Monday, March 2, 2009

March 2, 2009 — “Animal Spirits” authors George Akerlof and Bob Shiller at the Greater Washington Board of Trade


More than 50 local executives tonight joined world-class economists George Akerlof and Robert Shiller, co-authors of the book “Animal Spirits: How Human Psychology Drives the Economy, and Why it Matters for Global Capitalism.” The professors were invited to share their insights and ideas on the economy at the Greater Washington Board of Trade (pictured here with BOT president and CEO Jim Dinegar and Perry Hooks). Afterward they responded to questions about their forecasts on the future of the economy.

About the Authors: Akerlof is the Daniel E. Koshland Sr. Distinguished Professor of Economics at the University of California, Berkeley. He was awarded the 2001 Nobel Prize for Economics. Shiller is the best-selling author of “Irrational Exuberance” and “The Subprime Solution.” He is the Arthur M. Okun Professor of Economics at Yale University and the co-creator of the Case-Shiller index.

About the Book: The global financial crisis has made it painfully clear that powerful psychological forces are imperiling the wealth of nations today. From blind faith in ever-rising housing prices to plummeting confidence in capital markets, “animal spirits” are driving financial events worldwide. In this book, acclaimed economists George Akerlof and Robert Shiller challenge the economic wisdom that got us into this mess, and put forward a bold new vision that will transform economics and restore prosperity.

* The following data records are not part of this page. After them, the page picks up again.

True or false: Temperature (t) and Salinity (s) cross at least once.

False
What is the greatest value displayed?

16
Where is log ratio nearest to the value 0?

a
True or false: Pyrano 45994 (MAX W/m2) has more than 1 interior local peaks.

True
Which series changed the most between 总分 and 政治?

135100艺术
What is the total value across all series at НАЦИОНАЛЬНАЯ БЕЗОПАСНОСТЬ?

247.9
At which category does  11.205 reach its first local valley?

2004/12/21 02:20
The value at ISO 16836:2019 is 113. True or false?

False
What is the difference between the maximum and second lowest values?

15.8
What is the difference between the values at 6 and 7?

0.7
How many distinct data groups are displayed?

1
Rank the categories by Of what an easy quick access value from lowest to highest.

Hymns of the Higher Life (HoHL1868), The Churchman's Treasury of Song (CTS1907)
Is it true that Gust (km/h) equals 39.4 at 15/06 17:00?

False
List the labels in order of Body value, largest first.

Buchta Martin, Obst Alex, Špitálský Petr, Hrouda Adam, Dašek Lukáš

Akerlof and Shiller reassert the necessity of an active government role in economic policymaking by recovering the idea of animal spirits, a term John Maynard Keynes used to describe the gloom and despondence that led to the Great Depression and the changing psychology that accompanied recovery.

Like Keynes, Akerlof and Shiller know that managing these animal spirits requires the steady hand of government—simply allowing markets to work won’t do it. In rebuilding the case for a more robust, behaviorally informed Keynesianism, they detail the most pervasive effects of animal spirits in contemporary economic life—such as confidence, fear, bad faith, corruption, a concern for fairness, and the stories we tell ourselves about our economic fortunes—and show how Reaganomics, Thatcherism, and the rational expectations revolution failed to account for them.

Animal Spirits offers a road map for reversing the financial misfortunes besetting us today. Read it and learn how leaders can channel animal spirits—the powerful forces of human psychology that are afoot in the world economy today.